What is the Equal Access to Abortion Coverage in Health Insurance Act?

The EACH Act is a little different than the WHPA. While the WHPA would enshrine the right to an abortion in law — and help with some of the issues of obstacles of getting an abortion — the EACH Act would make abortions way more affordable for low-income people. If enacted, the EACH Act would overturn the Hyde Amendment, which prohibits federal funds to be used for abortion care services.

People who receive Medicaid and TRICARE, and those who depend on the Veteran’s Administration and other government-funded healthcare initiatives including portions of private healthcare obtained via the Affordable Care Act marketplace are not able to use their health benefits for abortion care. The EACH Act would remove those restrictions making abortion care available to everyone who receives health care through the government would have access to abortion care through their health plans. 
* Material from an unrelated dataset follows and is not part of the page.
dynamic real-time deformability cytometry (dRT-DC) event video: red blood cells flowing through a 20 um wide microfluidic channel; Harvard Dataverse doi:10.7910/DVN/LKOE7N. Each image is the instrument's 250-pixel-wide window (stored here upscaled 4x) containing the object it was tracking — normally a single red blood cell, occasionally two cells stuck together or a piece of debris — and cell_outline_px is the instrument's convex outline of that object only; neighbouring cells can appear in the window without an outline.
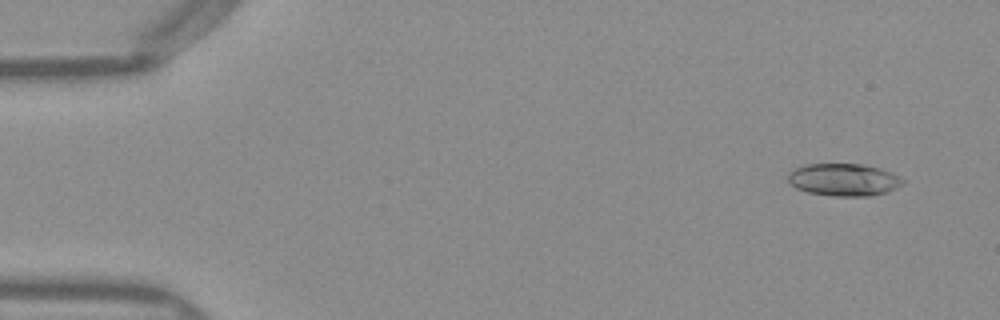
{"species": "Egyptian fruit bat (a non-hibernating species)", "species_latin": "Rousettus aegyptiacus", "temperature_condition": "warm", "stored_images_in_passage": 51, "camera_frame_rate_fps": 3000, "um_per_image_px": 0.085, "frame": {"image": 1, "passage_image": 4, "time_ms": 1.0, "image_size_px": [1000, 320], "cell_outline_px": [[904, 184], [888, 192], [868, 196], [832, 196], [808, 192], [796, 188], [788, 180], [788, 176], [796, 168], [804, 164], [864, 164], [880, 168], [892, 172], [900, 176], [904, 180]], "centroid_in_image_um": [71.77, 15.27], "position_along_channel_um": 13.2, "area_um2": 21.73}}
The current version of the EACH Act was introduced in 2021 by a number of Democratic Representatives and is still being explored by various Congressional committees and has not yet been brought to the floor for a vote. A similar act, called the EACH Woman Act, was put forward in 2019 but never received a vote.

Will WHPA and EACH Be Voted Into Law?

Despite Democratic support for each of these bills, they face an uphill climb. The partisan nature of Congress means that the bills, which would be enormously helpful to families and people who can become pregnant — most people who seek abortions are already parents who are unable to afford taking care of another child — will likely see very little Republican support. 

The bills will likely result in them stalling when they reach the Senate for discussion even if they pass through the House of Representatives. House and Senate Republicans are unlikely to offer widespread support which would leave abortion rights up to individual states and undo the precedent set by Roe v. Wade. This would be disastrous to public health, as hundreds of thousands of people would have to travel hundreds of miles to get abortions and others would be forced to carry unwanted — or unsafe — pregnancies to term.

States would have the right to legally determine not only the age of viability and enact gestational-age-related abortion bans but also outlaw abortion entirely.